# Why can't I submit?



## Hadoken Kitty (Jan 24, 2013)

I wanted to submit a picture to the monthly bettafish.com picture contest. I went to the sticky thread, followed the URL, and I keep getting led to an empty page with all of the basic links ( Welcome, Hadoken Kitty. You last visited: Today blah blah blah etc etc etc). Am I not doing this right?


----------



## bettaisbetter (Jan 25, 2013)

When I used that link, it was empty. It's probably because there are contests every month. You just go to the home page and look to the left, that's were it will work for sure.


----------



## Hadoken Kitty (Jan 24, 2013)

To the left? I looked to the right. I clicked the "Submit a photo" link and the same thing happened. T.T


----------



## BettaPirate (Nov 20, 2012)

well mine says I am entered in February's contest but I entered January's contest and it says January's winner is the same as December's... I am confused...


----------



## bettaisbetter (Jan 25, 2013)

Whoops, I meant the right. 
That's happening to me, too. I think you should contact a mod about this.


----------



## Hadoken Kitty (Jan 24, 2013)

oakie dokie.


----------



## kfryman (Nov 7, 2011)

It is happening to me to so it is most likely happening to everyone. It should be a quick fix at least.


----------



## rubinthebetta (Oct 9, 2012)

Yep, happened to me too. Should someone shoot a mod a PM?


----------



## Hadoken Kitty (Jan 24, 2013)

I did one of those mod thread things. Not sure if that was right or not.


----------



## rubinthebetta (Oct 9, 2012)

Hadoken Kitty said:


> I did one of those mod thread things. Not sure if that was right or not.

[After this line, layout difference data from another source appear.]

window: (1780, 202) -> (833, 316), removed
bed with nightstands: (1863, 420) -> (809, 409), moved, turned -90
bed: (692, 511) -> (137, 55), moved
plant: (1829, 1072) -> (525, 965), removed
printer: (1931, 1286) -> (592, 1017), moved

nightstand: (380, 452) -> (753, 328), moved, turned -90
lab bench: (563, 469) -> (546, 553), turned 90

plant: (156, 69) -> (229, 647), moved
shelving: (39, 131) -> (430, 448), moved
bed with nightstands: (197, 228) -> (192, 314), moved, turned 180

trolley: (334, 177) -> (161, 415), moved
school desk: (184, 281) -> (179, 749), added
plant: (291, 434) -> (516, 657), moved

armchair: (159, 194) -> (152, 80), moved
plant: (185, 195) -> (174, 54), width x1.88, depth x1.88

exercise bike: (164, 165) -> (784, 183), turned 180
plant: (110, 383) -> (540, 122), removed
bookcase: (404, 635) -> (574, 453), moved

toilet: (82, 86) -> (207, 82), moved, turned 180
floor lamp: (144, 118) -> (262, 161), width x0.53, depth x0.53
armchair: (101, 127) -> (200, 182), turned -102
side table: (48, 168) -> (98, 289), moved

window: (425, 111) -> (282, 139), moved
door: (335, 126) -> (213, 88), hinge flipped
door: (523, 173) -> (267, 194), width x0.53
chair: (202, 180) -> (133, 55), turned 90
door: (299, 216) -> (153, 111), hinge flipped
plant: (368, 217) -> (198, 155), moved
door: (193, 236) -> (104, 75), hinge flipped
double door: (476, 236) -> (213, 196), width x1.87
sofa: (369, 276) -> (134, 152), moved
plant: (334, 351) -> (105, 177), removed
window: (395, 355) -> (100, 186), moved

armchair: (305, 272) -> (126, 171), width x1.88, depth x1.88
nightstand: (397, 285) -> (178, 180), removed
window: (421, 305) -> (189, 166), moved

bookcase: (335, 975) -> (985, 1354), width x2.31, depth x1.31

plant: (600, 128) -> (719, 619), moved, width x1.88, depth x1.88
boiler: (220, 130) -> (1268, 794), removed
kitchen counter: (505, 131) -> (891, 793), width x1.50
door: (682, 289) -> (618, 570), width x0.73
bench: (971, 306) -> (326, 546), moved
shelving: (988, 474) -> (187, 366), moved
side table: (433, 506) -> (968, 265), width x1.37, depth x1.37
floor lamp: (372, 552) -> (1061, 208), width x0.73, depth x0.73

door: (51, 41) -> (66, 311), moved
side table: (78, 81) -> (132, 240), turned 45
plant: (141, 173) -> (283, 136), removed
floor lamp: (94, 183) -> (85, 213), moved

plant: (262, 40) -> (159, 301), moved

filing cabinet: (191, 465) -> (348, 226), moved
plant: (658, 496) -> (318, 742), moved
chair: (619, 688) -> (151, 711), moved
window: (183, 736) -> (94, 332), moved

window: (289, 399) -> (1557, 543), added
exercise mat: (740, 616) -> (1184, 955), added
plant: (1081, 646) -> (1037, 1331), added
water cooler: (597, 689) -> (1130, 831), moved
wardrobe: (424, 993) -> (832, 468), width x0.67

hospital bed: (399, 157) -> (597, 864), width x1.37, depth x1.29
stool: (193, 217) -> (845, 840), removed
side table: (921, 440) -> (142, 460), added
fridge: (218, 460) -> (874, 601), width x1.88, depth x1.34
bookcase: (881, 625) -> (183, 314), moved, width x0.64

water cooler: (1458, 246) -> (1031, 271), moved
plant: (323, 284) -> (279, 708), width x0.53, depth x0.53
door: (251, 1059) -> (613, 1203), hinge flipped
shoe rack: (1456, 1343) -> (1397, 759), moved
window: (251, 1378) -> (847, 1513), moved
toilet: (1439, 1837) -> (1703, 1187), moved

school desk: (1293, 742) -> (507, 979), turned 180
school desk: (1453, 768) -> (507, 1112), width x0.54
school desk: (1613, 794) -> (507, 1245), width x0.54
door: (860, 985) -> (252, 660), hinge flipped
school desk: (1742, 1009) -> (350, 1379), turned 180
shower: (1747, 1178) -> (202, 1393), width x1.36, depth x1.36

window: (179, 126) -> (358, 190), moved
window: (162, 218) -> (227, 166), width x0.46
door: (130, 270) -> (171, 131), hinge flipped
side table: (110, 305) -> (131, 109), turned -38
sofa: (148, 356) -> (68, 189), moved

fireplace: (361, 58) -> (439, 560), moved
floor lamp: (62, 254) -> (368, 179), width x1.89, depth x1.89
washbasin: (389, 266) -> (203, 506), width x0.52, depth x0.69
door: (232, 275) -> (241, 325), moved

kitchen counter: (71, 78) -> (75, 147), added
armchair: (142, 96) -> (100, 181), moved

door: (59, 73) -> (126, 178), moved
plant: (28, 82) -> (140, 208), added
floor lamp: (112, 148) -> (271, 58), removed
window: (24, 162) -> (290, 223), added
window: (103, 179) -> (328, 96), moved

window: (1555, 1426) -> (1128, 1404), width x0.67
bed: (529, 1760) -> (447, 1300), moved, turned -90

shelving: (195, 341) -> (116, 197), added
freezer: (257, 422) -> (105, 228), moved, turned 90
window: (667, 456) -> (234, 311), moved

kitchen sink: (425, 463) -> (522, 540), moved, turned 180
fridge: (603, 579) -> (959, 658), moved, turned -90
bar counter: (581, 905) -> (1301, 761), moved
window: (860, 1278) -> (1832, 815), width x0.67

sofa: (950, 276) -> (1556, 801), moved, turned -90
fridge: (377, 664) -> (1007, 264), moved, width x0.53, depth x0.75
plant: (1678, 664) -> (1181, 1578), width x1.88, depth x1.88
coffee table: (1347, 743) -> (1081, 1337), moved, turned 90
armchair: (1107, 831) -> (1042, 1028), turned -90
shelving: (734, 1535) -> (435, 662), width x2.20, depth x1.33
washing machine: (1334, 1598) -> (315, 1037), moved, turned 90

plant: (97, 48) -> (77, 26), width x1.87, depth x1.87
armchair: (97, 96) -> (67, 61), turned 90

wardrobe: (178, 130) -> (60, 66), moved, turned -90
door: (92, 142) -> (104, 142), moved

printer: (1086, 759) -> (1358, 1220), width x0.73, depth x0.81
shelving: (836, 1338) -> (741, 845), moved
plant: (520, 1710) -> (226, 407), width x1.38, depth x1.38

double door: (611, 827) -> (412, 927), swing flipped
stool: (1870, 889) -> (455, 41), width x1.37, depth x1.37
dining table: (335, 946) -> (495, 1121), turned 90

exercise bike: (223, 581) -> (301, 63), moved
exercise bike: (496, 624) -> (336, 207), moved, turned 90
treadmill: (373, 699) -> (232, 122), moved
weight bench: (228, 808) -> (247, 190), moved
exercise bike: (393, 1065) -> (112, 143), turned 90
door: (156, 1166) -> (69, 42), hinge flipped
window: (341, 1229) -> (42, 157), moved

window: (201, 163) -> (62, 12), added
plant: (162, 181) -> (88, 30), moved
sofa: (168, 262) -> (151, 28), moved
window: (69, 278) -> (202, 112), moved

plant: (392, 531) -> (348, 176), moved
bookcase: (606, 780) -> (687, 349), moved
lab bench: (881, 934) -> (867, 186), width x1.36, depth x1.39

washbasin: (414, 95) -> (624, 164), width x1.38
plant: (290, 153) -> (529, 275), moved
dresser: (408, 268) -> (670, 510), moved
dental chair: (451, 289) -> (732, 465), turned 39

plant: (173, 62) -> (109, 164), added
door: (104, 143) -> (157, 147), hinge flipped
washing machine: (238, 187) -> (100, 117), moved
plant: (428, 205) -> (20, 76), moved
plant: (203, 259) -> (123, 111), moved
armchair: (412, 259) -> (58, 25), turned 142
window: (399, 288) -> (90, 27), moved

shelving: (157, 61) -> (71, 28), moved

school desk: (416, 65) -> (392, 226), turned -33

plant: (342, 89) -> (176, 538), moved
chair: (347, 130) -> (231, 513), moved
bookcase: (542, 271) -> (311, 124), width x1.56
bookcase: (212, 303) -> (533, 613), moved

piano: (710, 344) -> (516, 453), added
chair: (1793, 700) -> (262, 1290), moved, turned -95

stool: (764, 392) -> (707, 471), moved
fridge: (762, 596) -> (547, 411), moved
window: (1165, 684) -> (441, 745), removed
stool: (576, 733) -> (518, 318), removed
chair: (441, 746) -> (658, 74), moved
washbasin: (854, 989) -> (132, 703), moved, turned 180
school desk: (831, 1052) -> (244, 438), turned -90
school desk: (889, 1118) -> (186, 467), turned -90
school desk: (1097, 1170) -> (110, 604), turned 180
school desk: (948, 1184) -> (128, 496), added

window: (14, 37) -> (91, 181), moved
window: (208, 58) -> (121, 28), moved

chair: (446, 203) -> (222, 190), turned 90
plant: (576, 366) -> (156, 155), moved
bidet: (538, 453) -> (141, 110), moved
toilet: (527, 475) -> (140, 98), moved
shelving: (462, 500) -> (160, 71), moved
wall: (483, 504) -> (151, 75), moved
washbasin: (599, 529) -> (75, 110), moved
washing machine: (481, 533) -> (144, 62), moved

Probably was. I would've suggested that but I forgot about it. I'm too used to doing it the "old fashioned" way. XD


----------



## Hadoken Kitty (Jan 24, 2013)

Lol. Maybe the "old fashioned" way would be faster.


----------



## inveritas (Jan 24, 2013)

I'm seeing a blank page too...did one of those mod threads yesterday!


----------



## Hadoken Kitty (Jan 24, 2013)

One of the super mods told me that they'll tell administrator for us.


----------



## inveritas (Jan 24, 2013)

Yay! :-D:-D


----------



## Hadoken Kitty (Jan 24, 2013)

Lol. Yea yea! I can't wait to submit a pic! :greenyay: <-----LOL


----------



## rubinthebetta (Oct 9, 2012)

<(^-^)> Yes!!!


----------



## registereduser (Jul 30, 2010)

The guy who runs it is the same guy who owns this site. Apparently he is a working man with a family so things don't happen as soon as we'd like. We have to wait. Patience Grasshopper


----------



## BettaPirate (Nov 20, 2012)

it's fixed!!!


----------



## Hadoken Kitty (Jan 24, 2013)

I know!!!! =d


----------



## Hadoken Kitty (Jan 24, 2013)

registereduser said:


> The guy who runs it is the same guy who owns this site. Apparently he is a working man with a family so things don't happen as soon as we'd like. We have to wait. Patience Grasshopper


Lol, I really just wanted a reason to use that hilarious smiley. xD


----------



## inveritas (Jan 24, 2013)

registereduser said:


> The guy who runs it is the same guy who owns this site. Apparently he is a working man with a family so things don't happen as soon as we'd like. We have to wait. Patience Grasshopper


Ooh that's cool...wonder if he does programming for a living


----------



## Shadyr (Mar 27, 2012)

I've noticed when I try to add a picture from my Linux work PC, nothing happens when I click submit photo. If I try from my Windows box at work or home, it pops up the select photo window just fine. This forum is anti-Linux! But pro-betta, so I forgive it.


----------



## registereduser (Jul 30, 2010)

It's happening again. Has anyone been able to enter a photo for APRIL yet?


----------



## carbonxxkidd (Oct 30, 2012)

I posted in the mod section about this yesterday, I have a really good photo and can't submit!


----------



## motherpeters (Mar 3, 2013)

If you go to the tropical fish keeping site and go to the betta forums from there, it let me submit. I just had to go to the forum the round about way rather than through bettafish.com


----------



## carbonxxkidd (Oct 30, 2012)

Worked for me too. Still weird that it won't let you upload from bettafish.com!


----------



## bettalover2000 (May 10, 2011)

I submitted one for MARCH, and it says I'm in April's. Oh Well. :-?
And has anyone noticed that the "more smilies" link does not work anymore? I can only use the smilies on the reply page. :'(


----------